*PROVIDED INFORMATION*:
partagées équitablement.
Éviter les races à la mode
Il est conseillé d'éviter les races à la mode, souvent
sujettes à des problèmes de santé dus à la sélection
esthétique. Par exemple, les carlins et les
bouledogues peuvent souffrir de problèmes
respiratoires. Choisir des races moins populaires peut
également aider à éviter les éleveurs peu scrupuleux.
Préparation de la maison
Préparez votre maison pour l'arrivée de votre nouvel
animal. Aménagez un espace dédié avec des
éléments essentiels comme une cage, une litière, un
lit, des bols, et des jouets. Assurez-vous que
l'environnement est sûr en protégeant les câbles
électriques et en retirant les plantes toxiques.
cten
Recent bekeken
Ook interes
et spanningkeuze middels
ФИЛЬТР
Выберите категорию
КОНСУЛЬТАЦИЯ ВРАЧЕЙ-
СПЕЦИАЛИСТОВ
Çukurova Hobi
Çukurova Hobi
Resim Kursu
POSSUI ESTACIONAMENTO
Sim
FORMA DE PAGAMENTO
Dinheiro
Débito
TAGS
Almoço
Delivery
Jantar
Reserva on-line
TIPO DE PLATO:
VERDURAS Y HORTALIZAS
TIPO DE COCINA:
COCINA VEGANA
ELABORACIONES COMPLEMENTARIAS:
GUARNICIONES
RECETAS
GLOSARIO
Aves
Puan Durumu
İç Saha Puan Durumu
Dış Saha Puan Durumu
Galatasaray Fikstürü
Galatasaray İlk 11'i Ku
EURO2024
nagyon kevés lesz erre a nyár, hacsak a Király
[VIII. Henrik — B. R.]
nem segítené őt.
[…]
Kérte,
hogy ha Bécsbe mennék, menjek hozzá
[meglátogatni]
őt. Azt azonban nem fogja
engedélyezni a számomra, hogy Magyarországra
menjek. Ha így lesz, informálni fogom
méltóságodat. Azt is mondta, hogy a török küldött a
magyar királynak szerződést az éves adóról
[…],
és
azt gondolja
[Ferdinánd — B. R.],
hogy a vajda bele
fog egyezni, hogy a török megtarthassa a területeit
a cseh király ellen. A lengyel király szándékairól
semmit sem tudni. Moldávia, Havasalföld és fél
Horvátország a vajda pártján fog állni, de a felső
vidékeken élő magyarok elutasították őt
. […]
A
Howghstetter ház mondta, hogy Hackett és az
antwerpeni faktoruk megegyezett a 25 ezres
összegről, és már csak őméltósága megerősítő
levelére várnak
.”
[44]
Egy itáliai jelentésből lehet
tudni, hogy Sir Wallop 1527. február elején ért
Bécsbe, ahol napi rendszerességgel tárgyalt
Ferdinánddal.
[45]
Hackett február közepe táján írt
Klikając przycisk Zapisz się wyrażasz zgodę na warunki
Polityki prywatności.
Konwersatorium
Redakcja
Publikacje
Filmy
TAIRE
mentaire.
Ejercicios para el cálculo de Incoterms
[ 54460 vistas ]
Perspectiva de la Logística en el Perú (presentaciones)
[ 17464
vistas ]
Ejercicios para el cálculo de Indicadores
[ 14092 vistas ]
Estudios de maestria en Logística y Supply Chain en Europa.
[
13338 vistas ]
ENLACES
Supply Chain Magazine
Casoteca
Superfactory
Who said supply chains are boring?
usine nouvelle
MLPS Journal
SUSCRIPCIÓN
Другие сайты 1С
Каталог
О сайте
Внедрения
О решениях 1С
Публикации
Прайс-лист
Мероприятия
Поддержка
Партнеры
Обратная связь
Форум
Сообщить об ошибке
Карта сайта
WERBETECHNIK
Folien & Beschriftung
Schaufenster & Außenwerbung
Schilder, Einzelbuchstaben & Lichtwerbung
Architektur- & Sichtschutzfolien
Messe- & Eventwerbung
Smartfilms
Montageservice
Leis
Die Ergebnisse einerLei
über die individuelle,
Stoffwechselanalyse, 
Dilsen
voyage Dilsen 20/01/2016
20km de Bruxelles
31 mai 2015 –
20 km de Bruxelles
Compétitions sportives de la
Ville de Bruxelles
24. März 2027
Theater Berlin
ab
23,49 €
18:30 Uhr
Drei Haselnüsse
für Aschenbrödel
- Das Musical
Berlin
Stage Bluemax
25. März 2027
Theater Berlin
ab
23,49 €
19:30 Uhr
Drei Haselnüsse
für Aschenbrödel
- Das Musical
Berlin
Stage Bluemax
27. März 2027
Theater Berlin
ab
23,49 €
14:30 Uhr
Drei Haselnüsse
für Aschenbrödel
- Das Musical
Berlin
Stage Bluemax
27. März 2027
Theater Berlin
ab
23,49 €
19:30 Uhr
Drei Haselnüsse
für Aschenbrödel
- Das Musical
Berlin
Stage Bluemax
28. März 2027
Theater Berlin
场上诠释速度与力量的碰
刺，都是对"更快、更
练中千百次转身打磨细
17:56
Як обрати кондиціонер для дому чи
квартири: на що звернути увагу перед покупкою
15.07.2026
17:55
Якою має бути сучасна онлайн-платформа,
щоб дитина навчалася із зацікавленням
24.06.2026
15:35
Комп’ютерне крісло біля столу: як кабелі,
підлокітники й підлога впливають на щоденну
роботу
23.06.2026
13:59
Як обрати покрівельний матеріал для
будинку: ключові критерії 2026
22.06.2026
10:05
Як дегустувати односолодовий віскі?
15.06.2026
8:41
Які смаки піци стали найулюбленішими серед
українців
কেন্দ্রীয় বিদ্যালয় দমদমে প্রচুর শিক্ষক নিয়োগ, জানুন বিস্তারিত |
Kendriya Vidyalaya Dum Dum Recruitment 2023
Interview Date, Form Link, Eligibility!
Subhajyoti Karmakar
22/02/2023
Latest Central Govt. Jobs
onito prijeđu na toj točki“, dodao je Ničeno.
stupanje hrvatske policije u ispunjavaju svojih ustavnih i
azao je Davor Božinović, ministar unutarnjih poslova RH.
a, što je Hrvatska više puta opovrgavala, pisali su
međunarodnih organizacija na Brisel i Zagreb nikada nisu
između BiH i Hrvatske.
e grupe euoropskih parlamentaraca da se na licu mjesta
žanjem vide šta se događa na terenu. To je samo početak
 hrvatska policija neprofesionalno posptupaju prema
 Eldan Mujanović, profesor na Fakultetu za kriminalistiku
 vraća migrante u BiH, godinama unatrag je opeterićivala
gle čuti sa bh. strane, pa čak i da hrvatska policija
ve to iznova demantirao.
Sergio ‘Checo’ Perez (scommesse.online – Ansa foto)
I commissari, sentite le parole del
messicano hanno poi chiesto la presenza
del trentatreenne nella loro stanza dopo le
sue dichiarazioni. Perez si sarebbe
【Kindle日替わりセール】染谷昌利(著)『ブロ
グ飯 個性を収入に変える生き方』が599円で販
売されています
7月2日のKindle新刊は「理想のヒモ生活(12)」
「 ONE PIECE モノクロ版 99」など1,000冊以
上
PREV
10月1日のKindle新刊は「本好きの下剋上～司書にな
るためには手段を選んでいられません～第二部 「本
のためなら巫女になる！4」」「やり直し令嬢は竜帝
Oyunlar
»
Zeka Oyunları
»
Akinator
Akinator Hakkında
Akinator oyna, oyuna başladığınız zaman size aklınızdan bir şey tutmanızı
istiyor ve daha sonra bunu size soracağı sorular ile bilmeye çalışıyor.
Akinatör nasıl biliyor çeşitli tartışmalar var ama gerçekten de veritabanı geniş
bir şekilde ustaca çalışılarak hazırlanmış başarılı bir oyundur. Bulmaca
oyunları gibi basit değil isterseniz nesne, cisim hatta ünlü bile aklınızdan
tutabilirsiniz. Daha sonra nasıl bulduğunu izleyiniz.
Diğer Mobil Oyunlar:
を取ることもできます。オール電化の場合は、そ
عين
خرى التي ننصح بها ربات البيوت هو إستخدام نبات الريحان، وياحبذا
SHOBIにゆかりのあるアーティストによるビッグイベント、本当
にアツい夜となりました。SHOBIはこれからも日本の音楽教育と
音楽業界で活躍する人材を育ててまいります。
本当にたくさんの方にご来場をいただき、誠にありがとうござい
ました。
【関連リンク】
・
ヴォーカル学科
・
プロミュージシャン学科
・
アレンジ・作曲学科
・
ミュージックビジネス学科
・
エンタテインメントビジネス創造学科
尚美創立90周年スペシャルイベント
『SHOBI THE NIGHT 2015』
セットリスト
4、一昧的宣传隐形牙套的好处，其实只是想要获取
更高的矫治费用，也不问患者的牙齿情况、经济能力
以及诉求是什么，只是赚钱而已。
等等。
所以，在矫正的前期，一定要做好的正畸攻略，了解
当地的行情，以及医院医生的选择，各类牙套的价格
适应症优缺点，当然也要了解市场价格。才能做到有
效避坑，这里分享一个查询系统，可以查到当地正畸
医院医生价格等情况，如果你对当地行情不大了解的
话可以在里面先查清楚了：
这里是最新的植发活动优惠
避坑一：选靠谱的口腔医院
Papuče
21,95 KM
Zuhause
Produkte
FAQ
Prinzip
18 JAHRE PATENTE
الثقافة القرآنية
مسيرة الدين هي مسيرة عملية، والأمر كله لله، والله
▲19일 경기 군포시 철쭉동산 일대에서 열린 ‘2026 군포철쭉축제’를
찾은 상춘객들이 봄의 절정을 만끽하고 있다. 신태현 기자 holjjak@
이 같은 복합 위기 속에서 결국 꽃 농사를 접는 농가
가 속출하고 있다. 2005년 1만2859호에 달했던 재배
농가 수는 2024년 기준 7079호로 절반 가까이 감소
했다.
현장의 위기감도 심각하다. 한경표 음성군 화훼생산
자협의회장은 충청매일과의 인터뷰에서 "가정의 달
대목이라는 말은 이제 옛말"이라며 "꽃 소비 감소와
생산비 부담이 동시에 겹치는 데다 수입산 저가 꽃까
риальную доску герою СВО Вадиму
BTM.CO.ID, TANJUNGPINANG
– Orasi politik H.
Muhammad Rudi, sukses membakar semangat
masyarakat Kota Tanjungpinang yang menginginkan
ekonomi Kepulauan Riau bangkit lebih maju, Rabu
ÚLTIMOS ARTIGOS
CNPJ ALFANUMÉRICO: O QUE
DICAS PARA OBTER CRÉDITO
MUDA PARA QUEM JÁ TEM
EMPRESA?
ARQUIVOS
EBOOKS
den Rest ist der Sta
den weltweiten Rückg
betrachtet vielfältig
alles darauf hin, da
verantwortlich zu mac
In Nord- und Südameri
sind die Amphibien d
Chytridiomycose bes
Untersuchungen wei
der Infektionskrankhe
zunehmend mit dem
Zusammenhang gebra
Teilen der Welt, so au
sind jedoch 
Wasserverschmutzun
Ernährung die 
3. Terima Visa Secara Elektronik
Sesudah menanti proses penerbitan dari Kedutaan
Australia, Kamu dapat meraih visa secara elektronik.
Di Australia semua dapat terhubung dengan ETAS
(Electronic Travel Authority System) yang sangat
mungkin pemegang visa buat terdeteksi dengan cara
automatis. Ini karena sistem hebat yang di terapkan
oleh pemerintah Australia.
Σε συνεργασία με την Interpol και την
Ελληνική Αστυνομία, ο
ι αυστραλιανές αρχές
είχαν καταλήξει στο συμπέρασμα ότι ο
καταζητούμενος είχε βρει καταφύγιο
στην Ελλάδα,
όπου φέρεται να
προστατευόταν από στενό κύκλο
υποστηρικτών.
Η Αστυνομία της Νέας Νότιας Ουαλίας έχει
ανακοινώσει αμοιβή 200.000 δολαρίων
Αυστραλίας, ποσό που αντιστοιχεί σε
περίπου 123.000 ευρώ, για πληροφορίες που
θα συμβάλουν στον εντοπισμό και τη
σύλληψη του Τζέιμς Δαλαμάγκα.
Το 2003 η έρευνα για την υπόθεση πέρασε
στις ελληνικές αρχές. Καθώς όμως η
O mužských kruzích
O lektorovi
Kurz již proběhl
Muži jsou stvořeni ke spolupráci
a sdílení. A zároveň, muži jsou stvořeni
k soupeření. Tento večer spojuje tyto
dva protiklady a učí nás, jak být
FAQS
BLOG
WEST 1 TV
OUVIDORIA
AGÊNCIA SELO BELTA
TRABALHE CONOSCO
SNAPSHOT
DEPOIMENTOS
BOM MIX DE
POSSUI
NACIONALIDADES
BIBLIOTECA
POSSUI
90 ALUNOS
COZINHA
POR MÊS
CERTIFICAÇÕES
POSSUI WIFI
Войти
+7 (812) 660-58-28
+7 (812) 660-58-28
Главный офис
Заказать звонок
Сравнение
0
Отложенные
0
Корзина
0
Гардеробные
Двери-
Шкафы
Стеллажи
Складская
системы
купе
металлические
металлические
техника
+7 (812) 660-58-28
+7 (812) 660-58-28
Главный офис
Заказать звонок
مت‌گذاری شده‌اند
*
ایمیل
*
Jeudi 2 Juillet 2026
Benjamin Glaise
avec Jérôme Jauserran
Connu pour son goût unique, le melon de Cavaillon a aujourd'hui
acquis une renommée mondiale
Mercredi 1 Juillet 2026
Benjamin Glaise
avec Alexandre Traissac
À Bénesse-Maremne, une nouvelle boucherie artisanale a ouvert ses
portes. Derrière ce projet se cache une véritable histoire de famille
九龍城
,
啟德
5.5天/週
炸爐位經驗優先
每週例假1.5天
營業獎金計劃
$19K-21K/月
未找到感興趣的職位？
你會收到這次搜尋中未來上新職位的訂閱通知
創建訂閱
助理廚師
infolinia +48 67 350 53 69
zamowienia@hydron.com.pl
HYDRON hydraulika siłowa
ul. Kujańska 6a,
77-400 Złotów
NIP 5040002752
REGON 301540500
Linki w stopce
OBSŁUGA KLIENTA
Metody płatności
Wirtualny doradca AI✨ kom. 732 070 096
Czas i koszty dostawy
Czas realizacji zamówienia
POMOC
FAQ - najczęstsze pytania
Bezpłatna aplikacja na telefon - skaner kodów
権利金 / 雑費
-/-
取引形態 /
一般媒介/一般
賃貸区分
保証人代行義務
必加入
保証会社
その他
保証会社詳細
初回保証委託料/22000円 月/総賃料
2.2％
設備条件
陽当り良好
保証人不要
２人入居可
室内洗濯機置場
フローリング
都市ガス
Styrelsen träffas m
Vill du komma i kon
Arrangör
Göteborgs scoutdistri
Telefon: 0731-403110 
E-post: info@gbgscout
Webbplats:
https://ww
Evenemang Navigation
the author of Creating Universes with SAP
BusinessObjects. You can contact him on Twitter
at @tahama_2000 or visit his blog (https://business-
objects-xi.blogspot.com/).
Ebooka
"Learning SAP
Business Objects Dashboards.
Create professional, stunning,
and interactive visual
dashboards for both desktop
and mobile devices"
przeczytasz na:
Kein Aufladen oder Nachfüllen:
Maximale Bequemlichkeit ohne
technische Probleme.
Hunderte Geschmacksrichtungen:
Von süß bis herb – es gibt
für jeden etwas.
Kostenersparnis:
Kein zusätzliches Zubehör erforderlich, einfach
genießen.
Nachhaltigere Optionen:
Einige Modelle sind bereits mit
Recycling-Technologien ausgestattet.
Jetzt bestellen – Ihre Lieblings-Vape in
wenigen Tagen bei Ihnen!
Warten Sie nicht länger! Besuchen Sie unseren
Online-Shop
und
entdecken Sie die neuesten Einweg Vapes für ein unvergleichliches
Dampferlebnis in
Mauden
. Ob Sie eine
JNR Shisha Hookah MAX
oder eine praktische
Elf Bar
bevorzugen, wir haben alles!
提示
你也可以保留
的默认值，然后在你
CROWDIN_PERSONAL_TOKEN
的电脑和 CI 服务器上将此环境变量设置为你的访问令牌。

*ASSIGNED TASK*: The lines to retype, exactly and only, run from the first line of the material through the line with "Ook interes".

*ANSWER TO THE EXERCISE*:
partagées équitablement.
Éviter les races à la mode
Il est conseillé d'éviter les races à la mode, souvent
sujettes à des problèmes de santé dus à la sélection
esthétique. Par exemple, les carlins et les
bouledogues peuvent souffrir de problèmes
respiratoires. Choisir des races moins populaires peut
également aider à éviter les éleveurs peu scrupuleux.
Préparation de la maison
Préparez votre maison pour l'arrivée de votre nouvel
animal. Aménagez un espace dédié avec des
éléments essentiels comme une cage, une litière, un
lit, des bols, et des jouets. Assurez-vous que
l'environnement est sûr en protégeant les câbles
électriques et en retirant les plantes toxiques.
cten
Recent bekeken
Ook interes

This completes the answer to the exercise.